### Work task
What does the text about the fraisier say from "The fraisier gets" up to and including "it has both."? Transcribe that stretch word for word.

### Excerpted text
The fraisier gets its name from the French word for strawberry, la fraise. It is also, I learned, not a cake in the strict sense of the word, but a gâteau, which denotes an elaborate cake with layers of cream and/or fruit. In this case, it has both.
Visually stunning, the fraisier is distinctive because of the layer of strawberry halves arranged so that the cut sides line the outside of the cake. Above and below the strawberry layer is a light and airy genoise sponge, cut in half horizontally and soaked in a simple syrup, often infused with kirsch. And holding the berries in place is a layer of mousseline cream, a traditional crème patissiere enriched with butter to make it extra smooth and creamy. On top is a thin layer of marzipan decorated with more berries, chocolate and a generous dusting of powdered sugar.
All this was required of the Great British Bake Off bakers in 2½ hours! While I didn’t actually time myself, I think it took me about 3. Not too bad, considering all the steps involved.
This being a technical challenge, and a cake, it’s Mary Berry’s recipe. And while her recipe is fairly straightforward, I recommend watching her make it on The Great British Baking Show Masterclass (season 5, episode 2 on Netflix). She switches up the order of things a bit and gives a few helpful hints that aren’t in the recipe.
To start, she has you cut a circle of marzipan, rolled thin, the same size as the cake tin and put it in the fridge to keep it cold. Then you make the genoise sponge. Here she also differs from her recipe, in that she doesn’t whisk the egg mixture over a bain-marie but simply uses a stand mixer to get the eggs fluffy and thick. Once that’s done, you sift the flour and fold it gently into the egg mixture in two stages, so as not to lose the air in the whisked eggs. After that, you fold in the cooled melted butter and then pour it into the lined springform pan.

### Data provided
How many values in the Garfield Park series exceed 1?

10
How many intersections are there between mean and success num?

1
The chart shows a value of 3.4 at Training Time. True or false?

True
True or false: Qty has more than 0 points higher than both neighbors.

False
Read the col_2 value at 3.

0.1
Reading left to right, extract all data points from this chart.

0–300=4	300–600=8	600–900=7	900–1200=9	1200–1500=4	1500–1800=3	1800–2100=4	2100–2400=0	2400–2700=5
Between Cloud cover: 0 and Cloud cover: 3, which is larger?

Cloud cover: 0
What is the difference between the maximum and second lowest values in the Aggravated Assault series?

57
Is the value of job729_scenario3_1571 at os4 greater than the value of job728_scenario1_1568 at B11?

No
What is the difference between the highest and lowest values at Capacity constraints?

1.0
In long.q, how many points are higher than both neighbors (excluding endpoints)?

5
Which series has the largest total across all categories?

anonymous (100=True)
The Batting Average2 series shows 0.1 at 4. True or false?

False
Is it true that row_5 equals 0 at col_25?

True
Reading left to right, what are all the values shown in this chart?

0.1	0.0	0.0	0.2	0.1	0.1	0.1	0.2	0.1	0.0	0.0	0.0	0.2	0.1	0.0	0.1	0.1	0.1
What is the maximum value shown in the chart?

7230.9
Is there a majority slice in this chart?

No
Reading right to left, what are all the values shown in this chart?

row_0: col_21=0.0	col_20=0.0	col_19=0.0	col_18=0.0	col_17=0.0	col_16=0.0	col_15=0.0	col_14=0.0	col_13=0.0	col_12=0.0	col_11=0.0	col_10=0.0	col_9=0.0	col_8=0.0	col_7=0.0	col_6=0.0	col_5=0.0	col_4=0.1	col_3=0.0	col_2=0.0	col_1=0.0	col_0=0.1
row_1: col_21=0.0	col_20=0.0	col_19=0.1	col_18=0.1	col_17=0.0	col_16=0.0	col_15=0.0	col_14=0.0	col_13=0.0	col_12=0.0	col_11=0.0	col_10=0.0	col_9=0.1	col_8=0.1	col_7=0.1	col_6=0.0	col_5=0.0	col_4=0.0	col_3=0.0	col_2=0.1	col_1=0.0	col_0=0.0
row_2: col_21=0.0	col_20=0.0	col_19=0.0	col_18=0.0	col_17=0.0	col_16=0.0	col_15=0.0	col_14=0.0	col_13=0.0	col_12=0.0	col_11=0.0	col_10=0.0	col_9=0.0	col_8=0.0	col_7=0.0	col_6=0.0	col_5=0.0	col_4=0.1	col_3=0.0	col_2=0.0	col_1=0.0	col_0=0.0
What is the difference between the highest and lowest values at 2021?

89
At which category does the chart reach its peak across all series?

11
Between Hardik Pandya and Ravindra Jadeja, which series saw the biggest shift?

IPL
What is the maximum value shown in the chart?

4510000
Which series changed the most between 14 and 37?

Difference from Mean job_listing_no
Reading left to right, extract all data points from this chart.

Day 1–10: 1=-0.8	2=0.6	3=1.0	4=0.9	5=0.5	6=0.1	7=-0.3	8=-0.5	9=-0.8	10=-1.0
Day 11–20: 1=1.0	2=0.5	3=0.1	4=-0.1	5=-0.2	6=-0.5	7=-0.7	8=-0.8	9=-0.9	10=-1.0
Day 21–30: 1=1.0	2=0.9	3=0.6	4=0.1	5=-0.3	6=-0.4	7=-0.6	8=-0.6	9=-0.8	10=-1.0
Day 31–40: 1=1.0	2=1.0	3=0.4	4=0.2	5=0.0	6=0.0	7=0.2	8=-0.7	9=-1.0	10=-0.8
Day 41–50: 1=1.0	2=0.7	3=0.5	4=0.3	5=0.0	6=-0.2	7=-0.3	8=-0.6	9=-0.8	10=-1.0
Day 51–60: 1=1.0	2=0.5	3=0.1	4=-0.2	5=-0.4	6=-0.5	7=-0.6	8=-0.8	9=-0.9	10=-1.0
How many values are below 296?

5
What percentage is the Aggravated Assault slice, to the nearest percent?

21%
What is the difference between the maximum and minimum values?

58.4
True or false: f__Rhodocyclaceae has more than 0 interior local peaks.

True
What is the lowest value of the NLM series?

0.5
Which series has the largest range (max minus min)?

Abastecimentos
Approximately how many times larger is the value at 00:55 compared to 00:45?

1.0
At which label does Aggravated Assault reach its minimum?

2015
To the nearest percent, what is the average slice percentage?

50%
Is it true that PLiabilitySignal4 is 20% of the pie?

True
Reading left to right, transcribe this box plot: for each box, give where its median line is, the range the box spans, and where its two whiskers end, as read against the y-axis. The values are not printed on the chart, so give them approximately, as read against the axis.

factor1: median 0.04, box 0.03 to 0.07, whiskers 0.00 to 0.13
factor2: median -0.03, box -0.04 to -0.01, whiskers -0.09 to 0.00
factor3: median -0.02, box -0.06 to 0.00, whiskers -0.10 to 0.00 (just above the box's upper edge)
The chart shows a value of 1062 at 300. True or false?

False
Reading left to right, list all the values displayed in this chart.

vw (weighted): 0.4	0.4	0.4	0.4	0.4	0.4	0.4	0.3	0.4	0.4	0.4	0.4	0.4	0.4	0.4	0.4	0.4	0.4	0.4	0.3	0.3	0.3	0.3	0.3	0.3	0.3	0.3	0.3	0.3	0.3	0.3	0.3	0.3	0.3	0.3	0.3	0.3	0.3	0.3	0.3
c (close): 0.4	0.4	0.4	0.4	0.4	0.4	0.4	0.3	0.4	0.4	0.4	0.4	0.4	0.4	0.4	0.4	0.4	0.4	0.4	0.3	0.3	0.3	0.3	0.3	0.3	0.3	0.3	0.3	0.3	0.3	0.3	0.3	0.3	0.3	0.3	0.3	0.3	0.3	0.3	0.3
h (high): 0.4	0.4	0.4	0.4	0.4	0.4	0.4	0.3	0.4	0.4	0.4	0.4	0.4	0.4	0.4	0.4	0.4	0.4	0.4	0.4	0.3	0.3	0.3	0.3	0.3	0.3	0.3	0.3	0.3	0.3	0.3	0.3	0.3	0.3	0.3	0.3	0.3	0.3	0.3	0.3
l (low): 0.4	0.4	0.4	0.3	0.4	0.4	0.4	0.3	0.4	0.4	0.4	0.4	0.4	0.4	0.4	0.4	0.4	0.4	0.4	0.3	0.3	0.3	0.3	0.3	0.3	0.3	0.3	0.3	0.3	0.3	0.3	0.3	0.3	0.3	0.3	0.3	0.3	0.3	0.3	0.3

### Task response
The fraisier gets its name from the French word for strawberry, la fraise. It is also, I learned, not a cake in the strict sense of the word, but a gâteau, which denotes an elaborate cake with layers of cream and/or fruit. In this case, it has both.